With the support of ICSC, 12 Bangladeshi artists and 40 Rohingya Art Facilitators engaged in an arts storytelling project to cover 10 camps with more than 400 community participants. The workshops included paintings, photography, collage, embroidery, body mapping, singing, storytelling and other formats depicting graphic and symbolic representations of atrocities, cross-border journey, resilience in the camps and reconstruction of the Rohingya identity. Art exhibitions with materials produced by the communities were set up in 8 camps with an attendance of nearly 12,800 Rohingya visitors engaged.
From March to June 2024, ICSC and its local partner SAVE launched an exhibition on Arts Against the Rohingya Genocide with the artwork of the communities from the refugee camps at the Liberation War Museum in Dhaka, named A Long Journey – Rohingya Longing for their Homeland, with the attendance of Bangladeshi authorities, international community, media, relevant stakeholders and general public, recording over 6,000 visitors. The exhibition featured over 120 pieces such as paintings, embroidery, patchwork, bodymaps, photography and posters. A selection of the exhibition has also been programmed in the Bangkok Cultural Center (Thailand) and in Chittagong (Bangladesh).
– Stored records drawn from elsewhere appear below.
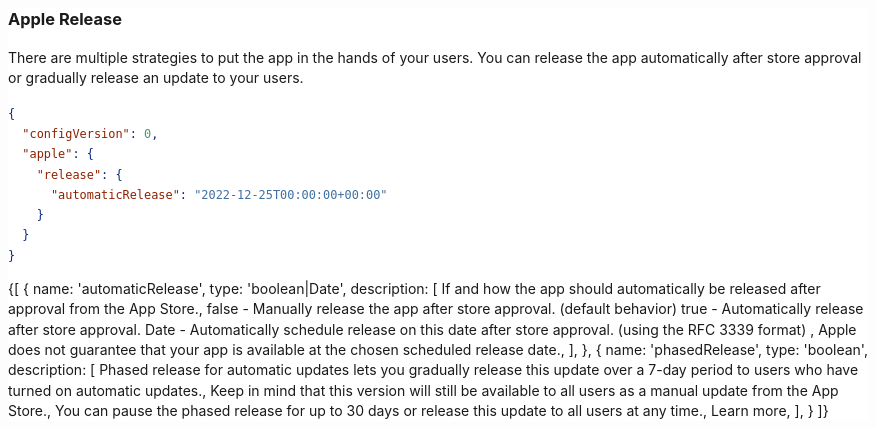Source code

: ### Apple Release

There are multiple strategies to put the app in the hands of your users.
You can release the app automatically after store approval or gradually release an update to your users.

<Collapsible summary="Automatic release after 25th of December, 2022 (UTC)">
  <CodeBlocksTable tabs={['store.config.json']} style={{ marginTop: 0 }}>

```json
{
  "configVersion": 0,
  "apple": {
    "release": {
      "automaticRelease": "2022-12-25T00:00:00+00:00"
    }
  }
}
```

  </CodeBlocksTable>
</Collapsible>

<MetadataTable>
{[
  {
    name: 'automaticRelease',
    type: 'boolean|Date',
    description: [
      <MD.p>If and how the app should automatically be released after approval from the App Store.</MD.p>,
      <MD.ul>
        <MD.li><MD.inlineCode>false</MD.inlineCode> - Manually release the app after store approval. (default behavior)</MD.li>
        <MD.li><MD.inlineCode>true</MD.inlineCode> - Automatically release after store approval.</MD.li>
        <MD.li><MD.inlineCode>Date</MD.inlineCode> - Automatically schedule release on this date after store approval. (using the <MD.a openInNewTab href="https://www.rfc-editor.org/rfc/rfc3339">RFC 3339</MD.a> format)</MD.li>
      </MD.ul>,
      <MD.p>Apple does not guarantee that your app is available at the chosen scheduled release date.</MD.p>,
    ],
  },
  {
    name: 'phasedRelease',
    type: 'boolean',
    description: [
      <MD.p>Phased release for automatic updates lets you gradually release this update over a 7-day period to users who have turned on automatic updates.</MD.p>,
      <MD.p>Keep in mind that this version will still be available to all users as a manual update from the App Store.</MD.p>,
      <MD.p>You can pause the phased release for up to 30 days or release this update to all users at any time.</MD.p>,
      <MD.p><MD.a openInNewTab href="https://help.apple.com/app-store-connect/#/dev3d65fcee1">Learn more</MD.a></MD.p>,
    ],
  }
]}
</MetadataTable>
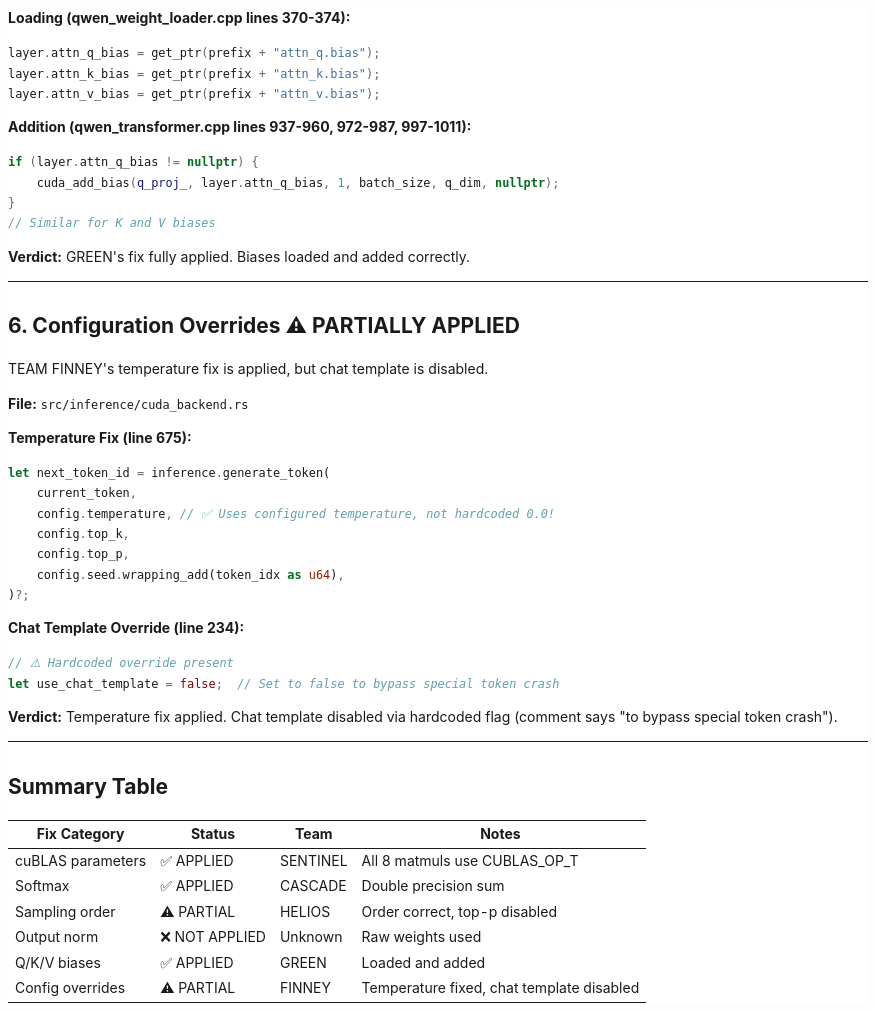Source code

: **Loading (qwen_weight_loader.cpp lines 370-374):**
```cpp
layer.attn_q_bias = get_ptr(prefix + "attn_q.bias");
layer.attn_k_bias = get_ptr(prefix + "attn_k.bias");
layer.attn_v_bias = get_ptr(prefix + "attn_v.bias");
```

**Addition (qwen_transformer.cpp lines 937-960, 972-987, 997-1011):**
```cpp
if (layer.attn_q_bias != nullptr) {
    cuda_add_bias(q_proj_, layer.attn_q_bias, 1, batch_size, q_dim, nullptr);
}
// Similar for K and V biases
```

**Verdict:** GREEN's fix fully applied. Biases loaded and added correctly.

---

## 6. Configuration Overrides ⚠️ PARTIALLY APPLIED

TEAM FINNEY's temperature fix is applied, but chat template is disabled.

**File:** `src/inference/cuda_backend.rs`

**Temperature Fix (line 675):**
```rust
let next_token_id = inference.generate_token(
    current_token,
    config.temperature, // ✅ Uses configured temperature, not hardcoded 0.0!
    config.top_k,
    config.top_p,
    config.seed.wrapping_add(token_idx as u64),
)?;
```

**Chat Template Override (line 234):**
```rust
// ⚠️ Hardcoded override present
let use_chat_template = false;  // Set to false to bypass special token crash
```

**Verdict:** Temperature fix applied. Chat template disabled via hardcoded flag (comment says "to bypass special token crash").

---

## Summary Table

| Fix Category | Status | Team | Notes |
|--------------|--------|------|-------|
| cuBLAS parameters | ✅ APPLIED | SENTINEL | All 8 matmuls use CUBLAS_OP_T |
| Softmax | ✅ APPLIED | CASCADE | Double precision sum |
| Sampling order | ⚠️ PARTIAL | HELIOS | Order correct, top-p disabled |
| Output norm | ❌ NOT APPLIED | Unknown | Raw weights used |
| Q/K/V biases | ✅ APPLIED | GREEN | Loaded and added |
| Config overrides | ⚠️ PARTIAL | FINNEY | Temperature fixed, chat template disabled |
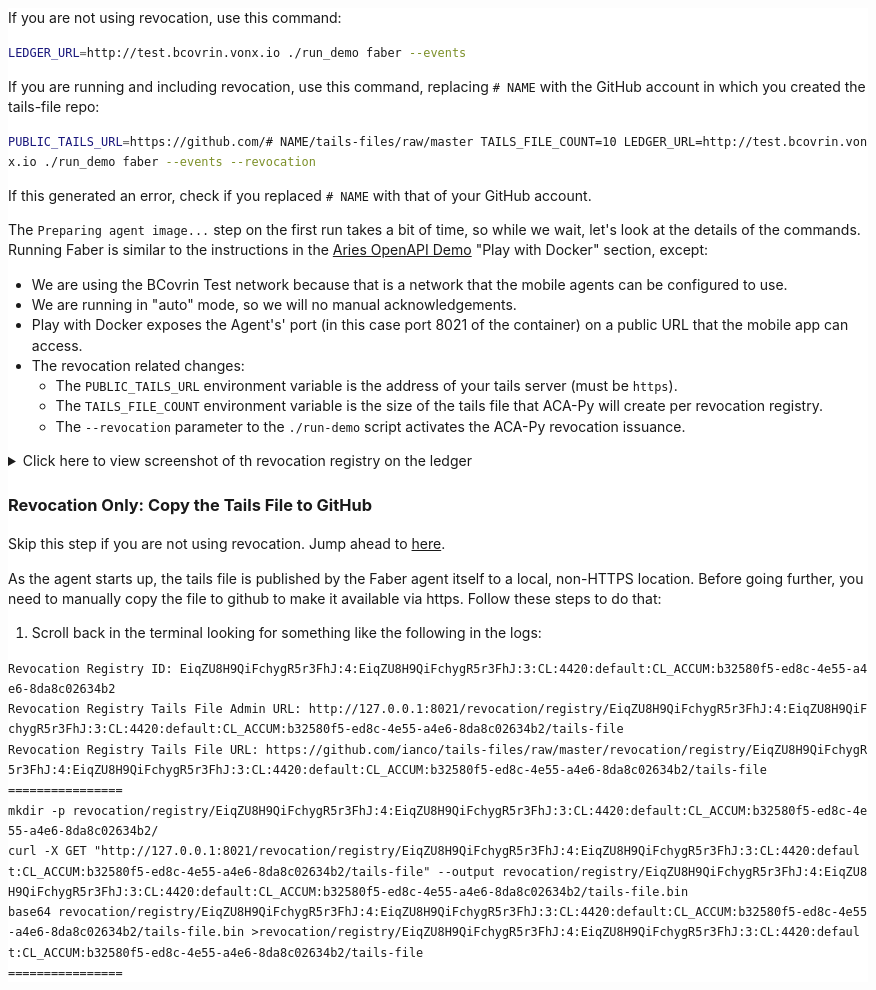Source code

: If you are not using revocation, use this command:

```bash
LEDGER_URL=http://test.bcovrin.vonx.io ./run_demo faber --events
```

If you are running and including revocation, use this command, replacing `# NAME` with the GitHub account in which you created the tails-file repo:

```bash
PUBLIC_TAILS_URL=https://github.com/# NAME/tails-files/raw/master TAILS_FILE_COUNT=10 LEDGER_URL=http://test.bcovrin.vonx.io ./run_demo faber --events --revocation
```

If this generated an error, check if you replaced `# NAME` with that of your GitHub account.

The `Preparing agent image...` step on the first run takes a bit of time, so while we wait, let's look at the details of the commands. Running Faber is similar to the instructions in the [Aries OpenAPI Demo](./AriesOpenAPIDemo.md) "Play with Docker" section, except:

- We are using the BCovrin Test network because that is a network that the mobile agents can be configured to use.
- We are running in "auto" mode, so we will no manual acknowledgements.
- Play with Docker exposes the Agent's' port (in this case port 8021 of the container) on a public URL that the mobile app can access.
- The revocation related changes:
  - The `PUBLIC_TAILS_URL` environment variable is the address of your tails server (must be `https`).
  - The `TAILS_FILE_COUNT` environment variable is the size of the tails file that ACA-Py will create per revocation registry.
  - The `--revocation` parameter to the `./run-demo` script activates the ACA-Py revocation issuance.

<details><summary>Click here to view screenshot of th revocation registry on the ledger</summary></details>

### Revocation Only: Copy the Tails File to GitHub

Skip this step if you are not using revocation. Jump ahead to [here](#copy-the-faber-invitation).

As the agent starts up, the tails file is published by the Faber agent itself to a local, non-HTTPS location. Before going further, you need to manually copy the file to github to make it available via https. Follow these steps to do that:

1. Scroll back in the terminal looking for something like the following in the logs:

```
Revocation Registry ID: EiqZU8H9QiFchygR5r3FhJ:4:EiqZU8H9QiFchygR5r3FhJ:3:CL:4420:default:CL_ACCUM:b32580f5-ed8c-4e55-a4e6-8da8c02634b2
Revocation Registry Tails File Admin URL: http://127.0.0.1:8021/revocation/registry/EiqZU8H9QiFchygR5r3FhJ:4:EiqZU8H9QiFchygR5r3FhJ:3:CL:4420:default:CL_ACCUM:b32580f5-ed8c-4e55-a4e6-8da8c02634b2/tails-file
Revocation Registry Tails File URL: https://github.com/ianco/tails-files/raw/master/revocation/registry/EiqZU8H9QiFchygR5r3FhJ:4:EiqZU8H9QiFchygR5r3FhJ:3:CL:4420:default:CL_ACCUM:b32580f5-ed8c-4e55-a4e6-8da8c02634b2/tails-file
================
mkdir -p revocation/registry/EiqZU8H9QiFchygR5r3FhJ:4:EiqZU8H9QiFchygR5r3FhJ:3:CL:4420:default:CL_ACCUM:b32580f5-ed8c-4e55-a4e6-8da8c02634b2/
curl -X GET "http://127.0.0.1:8021/revocation/registry/EiqZU8H9QiFchygR5r3FhJ:4:EiqZU8H9QiFchygR5r3FhJ:3:CL:4420:default:CL_ACCUM:b32580f5-ed8c-4e55-a4e6-8da8c02634b2/tails-file" --output revocation/registry/EiqZU8H9QiFchygR5r3FhJ:4:EiqZU8H9QiFchygR5r3FhJ:3:CL:4420:default:CL_ACCUM:b32580f5-ed8c-4e55-a4e6-8da8c02634b2/tails-file.bin
base64 revocation/registry/EiqZU8H9QiFchygR5r3FhJ:4:EiqZU8H9QiFchygR5r3FhJ:3:CL:4420:default:CL_ACCUM:b32580f5-ed8c-4e55-a4e6-8da8c02634b2/tails-file.bin >revocation/registry/EiqZU8H9QiFchygR5r3FhJ:4:EiqZU8H9QiFchygR5r3FhJ:3:CL:4420:default:CL_ACCUM:b32580f5-ed8c-4e55-a4e6-8da8c02634b2/tails-file
================
```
Community-Led Documentation and Genetic Database Collection

From 2022 to 2024, a team of Rohingya interviewers trained by GIJTR partners collected 1109 interviews with victims and witnesses of human rights violations in Rakhine State against the Rohingya, and a specialized team uploaded them to a secure database following agreed protocols with international accountability mechanisms.
In a separate initiative to create a DNA databank, a team of Rohingya technicians trained by GIJTR partners collected more than 2,000 DNA samples and antemortem interviews in 2023 to document 576 missing and disappeared persons in Rakhine State, in a first phase of an ongoing process.

According to the UN Refugee Agency, nearly a million Rohingya refugees have fled violence in Myanmar to refugee camps in Bangladesh since the early 1990s.
Most refugees are women and children, with 40 percent of those living in the camps under 12 years old. Here, GIJTR Program Director, Dario Colmenares Millán, listens to the stories of just some of them during an August 2019 trip to Cox's Bazar.
During the same trip, members of the GIJTR gather with members of the Rohingya community to hear their concerns and hopes for the future.
A banner hangs in one camp detailing refugees' demands for repatriation.
The GIJTR is working to identify local artists in the camps who can help design and lead memorialization projects for survivors.
GIJTR partners are working closely with women in the Rohingya community to ensure their experiences and perspectives are incorporated into justice and accountability efforts. For more on GIJTR's work with women in the camps, see below.

For the Record: Rohingya Women Tell Their Stories

Given that women and girls are disproportionately affected by conflict, and that in recent months there has been a spike in domestic violence reported in Rohingya camps in Bangladesh, the GIJTR is working to ensure that women’s voices are not lost in truth and justice initiatives.